GIVEN TASK
Please copy each of the entries below character for character, keeping every line unchanged.

MATERIAL FOR THE TASK
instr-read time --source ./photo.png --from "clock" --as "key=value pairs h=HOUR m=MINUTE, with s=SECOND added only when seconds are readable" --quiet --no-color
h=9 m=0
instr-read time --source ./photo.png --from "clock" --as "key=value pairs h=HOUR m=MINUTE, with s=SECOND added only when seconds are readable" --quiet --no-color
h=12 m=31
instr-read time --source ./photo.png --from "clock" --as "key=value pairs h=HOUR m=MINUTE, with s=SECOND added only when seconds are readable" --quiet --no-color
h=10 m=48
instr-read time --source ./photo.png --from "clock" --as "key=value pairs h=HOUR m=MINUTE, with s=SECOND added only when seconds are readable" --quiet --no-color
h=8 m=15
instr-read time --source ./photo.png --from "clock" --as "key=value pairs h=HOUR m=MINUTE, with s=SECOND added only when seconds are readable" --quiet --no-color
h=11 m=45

FINAL ANSWER
instr-read time --source ./photo.png --from "clock" --as "key=value pairs h=HOUR m=MINUTE, with s=SECOND added only when seconds are readable" --quiet --no-color
h=9 m=0
instr-read time --source ./photo.png --from "clock" --as "key=value pairs h=HOUR m=MINUTE, with s=SECOND added only when seconds are readable" --quiet --no-color
h=12 m=31
instr-read time --source ./photo.png --from "clock" --as "key=value pairs h=HOUR m=MINUTE, with s=SECOND added only when seconds are readable" --quiet --no-color
h=10 m=48
instr-read time --source ./photo.png --from "clock" --as "key=value pairs h=HOUR m=MINUTE, with s=SECOND added only when seconds are readable" --quiet --no-color
h=8 m=15
instr-read time --source ./photo.png --from "clock" --as "key=value pairs h=HOUR m=MINUTE, with s=SECOND added only when seconds are readable" --quiet --no-color
h=11 m=45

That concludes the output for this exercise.